• _Your assignment_
Would you print every entry below exactly as written, omitting the images?

• _Information_
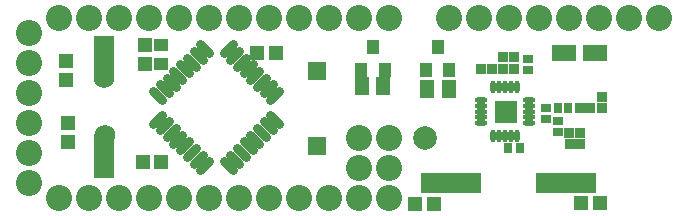
<source format=gts>
%FSTAX24Y24*%
%MOIN*%
%SFA1B1*%

%IPPOS*%
%AMD70*
4,1,4,-0.004800,0.025700,-0.025700,0.004800,0.004800,-0.025700,0.025700,-0.004800,-0.004800,0.025700,0.0*
1,1,0.029700,-0.015300,0.015300*
1,1,0.029700,0.015300,-0.015300*
%
%AMD71*
4,1,4,-0.025700,-0.004800,-0.004800,-0.025700,0.025700,0.004800,0.004800,0.025700,-0.025700,-0.004800,0.0*
1,1,0.029700,-0.015300,-0.015300*
1,1,0.029700,0.015300,0.015300*
%
%ADD61R,0.072800X0.072800*%
%ADD62R,0.045400X0.047400*%
%ADD63R,0.047400X0.045400*%
%ADD64R,0.047400X0.043400*%
%ADD65R,0.078900X0.057200*%
%ADD66R,0.030800X0.032400*%
%ADD67R,0.063100X0.061200*%
%ADD68R,0.198900X0.069000*%
%ADD69R,0.067100X0.145800*%
G04~CAMADD=70~3~0.0~0.0~297.0~730.0~0.0~0.0~0~0.0~0.0~0.0~0.0~0~0.0~0.0~0.0~0.0~0~0.0~0.0~0.0~45.0~602.0~602.0*
%ADD70D70*%
G04~CAMADD=71~3~0.0~0.0~297.0~730.0~0.0~0.0~0~0.0~0.0~0.0~0.0~0~0.0~0.0~0.0~0.0~0~0.0~0.0~0.0~135.0~602.0~602.0*
%ADD71D71*%
%ADD72R,0.032400X0.032400*%
%ADD73R,0.032400X0.032400*%
%ADD74R,0.031600X0.032400*%
%ADD75R,0.032400X0.031600*%
%ADD76O,0.017800X0.043400*%
%ADD77O,0.043400X0.017800*%
%ADD78R,0.032400X0.030800*%
%ADD79R,0.043400X0.047400*%
%ADD80R,0.045400X0.045400*%
%ADD81R,0.049300X0.063100*%
%ADD82C,0.068000*%
%ADD83C,0.078900*%
%ADD84C,0.086700*%
%LNmain-1*%
%LPD*%
G54D61*
X024636Y042126D03*
G54D62*
X027126Y039094D03*
X027756D03*
X022244Y039055D03*
X021614D03*
X016348Y044094D03*
X016978D03*
G54D63*
X00997Y043168D03*
Y043798D03*
X01002Y041745D03*
Y041115D03*
X012608Y044341D03*
Y043711D03*
G54D64*
X01315Y043711D03*
Y044341D03*
G54D65*
X027598Y044094D03*
X026575D03*
G54D66*
X024717Y040896D03*
X025087D03*
G54D67*
X018327Y040984D03*
Y043484D03*
G54D68*
X022815Y039734D03*
X026634D03*
G54D69*
X01125Y043923D03*
Y040656D03*
G54D70*
X013051Y04264D03*
X013274Y042862D03*
X013497Y043085D03*
X013719Y043308D03*
X013942Y043531D03*
X014165Y043753D03*
X014388Y043976D03*
X01461Y044199D03*
X016949Y04186D03*
X016726Y041638D03*
X016503Y041415D03*
X016281Y041192D03*
X016058Y040969D03*
X015835Y040747D03*
X015612Y040524D03*
X01539Y040301D03*
G54D71*
X01539Y044199D03*
X015612Y043976D03*
X015835Y043753D03*
X016058Y043531D03*
X016281Y043308D03*
X016503Y043085D03*
X016726Y042862D03*
X016949Y04264D03*
X01461Y040301D03*
X014388Y040524D03*
X014165Y040747D03*
X013942Y040969D03*
X013719Y041192D03*
X013497Y041415D03*
X013274Y041638D03*
X013051Y04186D03*
G54D72*
X026762Y041033D03*
X027116D03*
X026752Y041407D03*
X027106D03*
X027096Y042244D03*
X027451D03*
X024154Y043543D03*
X023799D03*
X024547D03*
X024902D03*
X024547Y043937D03*
X024902D03*
G54D73*
X027835Y042244D03*
Y042598D03*
G54D74*
X026354Y042244D03*
X026717D03*
G54D75*
X026368Y041433D03*
Y041795D03*
X025974Y041876D03*
Y042238D03*
G54D76*
X024213Y042933D03*
X024409D03*
X024606D03*
X024803D03*
X025D03*
Y041319D03*
X024803D03*
X024606D03*
X024409D03*
X024213D03*
G54D77*
X025413Y04252D03*
Y042323D03*
Y042126D03*
Y041929D03*
Y041732D03*
X023799D03*
Y041929D03*
Y042126D03*
Y042323D03*
Y04252D03*
G54D78*
X025354Y043516D03*
Y043886D03*
G54D79*
X022356Y044287D03*
X021963Y0435D03*
X02275D03*
X020197Y044291D03*
X019803Y043504D03*
X020591D03*
G54D80*
X01313Y040453D03*
X012539D03*
G54D81*
X022018Y042884D03*
X022726D03*
X019833Y042982D03*
X020541D03*
G54D82*
X01123Y043258D03*
X01127Y041348D03*
G54D83*
X021929Y04125D03*
G54D84*
X01975Y04025D03*
Y04125D03*
X02075D03*
Y04025D03*
X02475Y04525D03*
X02375D03*
X02675D03*
X02775D03*
X02875D03*
X02075D03*
X01975D03*
X01875D03*
X01775D03*
X01675D03*
X01575D03*
X01475D03*
X01375D03*
X01275D03*
X01175D03*
X01075D03*
Y03925D03*
X01175D03*
X01275D03*
X01375D03*
X01475D03*
X01575D03*
X01675D03*
X01775D03*
X01875D03*
X01975D03*
X02075D03*
X00975Y04525D03*
Y03925D03*
X00875Y04475D03*
Y04375D03*
Y04275D03*
Y04175D03*
Y04075D03*
Y03975D03*
X02275Y04525D03*
X02575D03*
X02975D03*
M02*
</source>
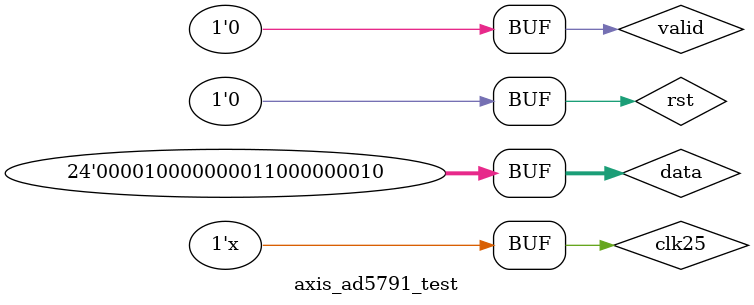
<source format=v>
`timescale 1ns / 1ps


module axis_ad5791_test (   );
    localparam DATA_WIDTH = 24;

    // CLK & RST
    reg clk25;
    reg rst;
        
    // AXIS Master side
    reg [DATA_WIDTH-1:0]   data;
    reg                    valid;
    wire                   ready;
        
    // ADC Connections
    wire               dac_sclk;      // Serial Clock Out
    wire               dac_sdi;       // Serial Data In
    wire               dac_syncn;     // Frame Sync Out, negated
    
    axis_AD5791 #(
        .AXIS_DATA_WIDTH(DATA_WIDTH)
    ) DUT (
        .s_axis_aclk(clk25),
        .s_axis_aresetn(~rst),
            
        // AXI-Stream
        .s_axis_tdata(data), 
        .s_axis_tvalid(valid),
        .s_axis_tready(ready),
             
        // DAC Connections
        .dac_sclk(dac_sclk),
        .dac_sdi(dac_sdi),
        .dac_syncn(dac_syncn)
    );
        
    initial begin
        // init
        clk25 = 0;
        rst = 1;
        data = 32'h0000;
        valid = 0;
                    
        // reset
        #40 rst = 0;
            
        #40 data = 24'b000010000000011000000001;
        #40 valid = 1;
        #40 valid = 0;
        
        #900 data = 24'b000010000000011000000010;
        #40 valid = 1;
        #60  valid = 0;
    end
        
    // Generate CLK 25 MHz
    always
    begin
        #20
        clk25 = ~clk25;
    end
endmodule

</source>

• _Answer box_
<source format=gts>
%FSTAX24Y24*%
%MOIN*%
%SFA1B1*%

%IPPOS*%
%AMD70*
4,1,4,-0.004800,0.025700,-0.025700,0.004800,0.004800,-0.025700,0.025700,-0.004800,-0.004800,0.025700,0.0*
1,1,0.029700,-0.015300,0.015300*
1,1,0.029700,0.015300,-0.015300*
%
%AMD71*
4,1,4,-0.025700,-0.004800,-0.004800,-0.025700,0.025700,0.004800,0.004800,0.025700,-0.025700,-0.004800,0.0*
1,1,0.029700,-0.015300,-0.015300*
1,1,0.029700,0.015300,0.015300*
%
%ADD61R,0.072800X0.072800*%
%ADD62R,0.045400X0.047400*%
%ADD63R,0.047400X0.045400*%
%ADD64R,0.047400X0.043400*%
%ADD65R,0.078900X0.057200*%
%ADD66R,0.030800X0.032400*%
%ADD67R,0.063100X0.061200*%
%ADD68R,0.198900X0.069000*%
%ADD69R,0.067100X0.145800*%
G04~CAMADD=70~3~0.0~0.0~297.0~730.0~0.0~0.0~0~0.0~0.0~0.0~0.0~0~0.0~0.0~0.0~0.0~0~0.0~0.0~0.0~45.0~602.0~602.0*
%ADD70D70*%
G04~CAMADD=71~3~0.0~0.0~297.0~730.0~0.0~0.0~0~0.0~0.0~0.0~0.0~0~0.0~0.0~0.0~0.0~0~0.0~0.0~0.0~135.0~602.0~602.0*
%ADD71D71*%
%ADD72R,0.032400X0.032400*%
%ADD73R,0.032400X0.032400*%
%ADD74R,0.031600X0.032400*%
%ADD75R,0.032400X0.031600*%
%ADD76O,0.017800X0.043400*%
%ADD77O,0.043400X0.017800*%
%ADD78R,0.032400X0.030800*%
%ADD79R,0.043400X0.047400*%
%ADD80R,0.045400X0.045400*%
%ADD81R,0.049300X0.063100*%
%ADD82C,0.068000*%
%ADD83C,0.078900*%
%ADD84C,0.086700*%
%LNmain-1*%
%LPD*%
G54D61*
X024636Y042126D03*
G54D62*
X027126Y039094D03*
X027756D03*
X022244Y039055D03*
X021614D03*
X016348Y044094D03*
X016978D03*
G54D63*
X00997Y043168D03*
Y043798D03*
X01002Y041745D03*
Y041115D03*
X012608Y044341D03*
Y043711D03*
G54D64*
X01315Y043711D03*
Y044341D03*
G54D65*
X027598Y044094D03*
X026575D03*
G54D66*
X024717Y040896D03*
X025087D03*
G54D67*
X018327Y040984D03*
Y043484D03*
G54D68*
X022815Y039734D03*
X026634D03*
G54D69*
X01125Y043923D03*
Y040656D03*
G54D70*
X013051Y04264D03*
X013274Y042862D03*
X013497Y043085D03*
X013719Y043308D03*
X013942Y043531D03*
X014165Y043753D03*
X014388Y043976D03*
X01461Y044199D03*
X016949Y04186D03*
X016726Y041638D03*
X016503Y041415D03*
X016281Y041192D03*
X016058Y040969D03*
X015835Y040747D03*
X015612Y040524D03*
X01539Y040301D03*
G54D71*
X01539Y044199D03*
X015612Y043976D03*
X015835Y043753D03*
X016058Y043531D03*
X016281Y043308D03*
X016503Y043085D03*
X016726Y042862D03*
X016949Y04264D03*
X01461Y040301D03*
X014388Y040524D03*
X014165Y040747D03*
X013942Y040969D03*
X013719Y041192D03*
X013497Y041415D03*
X013274Y041638D03*
X013051Y04186D03*
G54D72*
X026762Y041033D03*
X027116D03*
X026752Y041407D03*
X027106D03*
X027096Y042244D03*
X027451D03*
X024154Y043543D03*
X023799D03*
X024547D03*
X024902D03*
X024547Y043937D03*
X024902D03*
G54D73*
X027835Y042244D03*
Y042598D03*
G54D74*
X026354Y042244D03*
X026717D03*
G54D75*
X026368Y041433D03*
Y041795D03*
X025974Y041876D03*
Y042238D03*
G54D76*
X024213Y042933D03*
X024409D03*
X024606D03*
X024803D03*
X025D03*
Y041319D03*
X024803D03*
X024606D03*
X024409D03*
X024213D03*
G54D77*
X025413Y04252D03*
Y042323D03*
Y042126D03*
Y041929D03*
Y041732D03*
X023799D03*
Y041929D03*
Y042126D03*
Y042323D03*
Y04252D03*
G54D78*
X025354Y043516D03*
Y043886D03*
G54D79*
X022356Y044287D03*
X021963Y0435D03*
X02275D03*
X020197Y044291D03*
X019803Y043504D03*
X020591D03*
G54D80*
X01313Y040453D03*
X012539D03*
G54D81*
X022018Y042884D03*
X022726D03*
X019833Y042982D03*
X020541D03*
G54D82*
X01123Y043258D03*
X01127Y041348D03*
G54D83*
X021929Y04125D03*
G54D84*
X01975Y04025D03*
Y04125D03*
X02075D03*
Y04025D03*
X02475Y04525D03*
X02375D03*
X02675D03*
X02775D03*
X02875D03*
X02075D03*
X01975D03*
X01875D03*
X01775D03*
X01675D03*
X01575D03*
X01475D03*
X01375D03*
X01275D03*
X01175D03*
X01075D03*
Y03925D03*
X01175D03*
X01275D03*
X01375D03*
X01475D03*
X01575D03*
X01675D03*
X01775D03*
X01875D03*
X01975D03*
X02075D03*
X00975Y04525D03*
Y03925D03*
X00875Y04475D03*
Y04375D03*
Y04275D03*
Y04175D03*
Y04075D03*
Y03975D03*
X02275Y04525D03*
X02575D03*
X02975D03*
M02*
</source>
<source format=v>
`timescale 1ns / 1ps


module axis_ad5791_test (   );
    localparam DATA_WIDTH = 24;

    // CLK & RST
    reg clk25;
    reg rst;
        
    // AXIS Master side
    reg [DATA_WIDTH-1:0]   data;
    reg                    valid;
    wire                   ready;
        
    // ADC Connections
    wire               dac_sclk;      // Serial Clock Out
    wire               dac_sdi;       // Serial Data In
    wire               dac_syncn;     // Frame Sync Out, negated
    
    axis_AD5791 #(
        .AXIS_DATA_WIDTH(DATA_WIDTH)
    ) DUT (
        .s_axis_aclk(clk25),
        .s_axis_aresetn(~rst),
            
        // AXI-Stream
        .s_axis_tdata(data), 
        .s_axis_tvalid(valid),
        .s_axis_tready(ready),
             
        // DAC Connections
        .dac_sclk(dac_sclk),
        .dac_sdi(dac_sdi),
        .dac_syncn(dac_syncn)
    );
        
    initial begin
        // init
        clk25 = 0;
        rst = 1;
        data = 32'h0000;
        valid = 0;
                    
        // reset
        #40 rst = 0;
            
        #40 data = 24'b000010000000011000000001;
        #40 valid = 1;
        #40 valid = 0;
        
        #900 data = 24'b000010000000011000000010;
        #40 valid = 1;
        #60  valid = 0;
    end
        
    // Generate CLK 25 MHz
    always
    begin
        #20
        clk25 = ~clk25;
    end
endmodule

</source>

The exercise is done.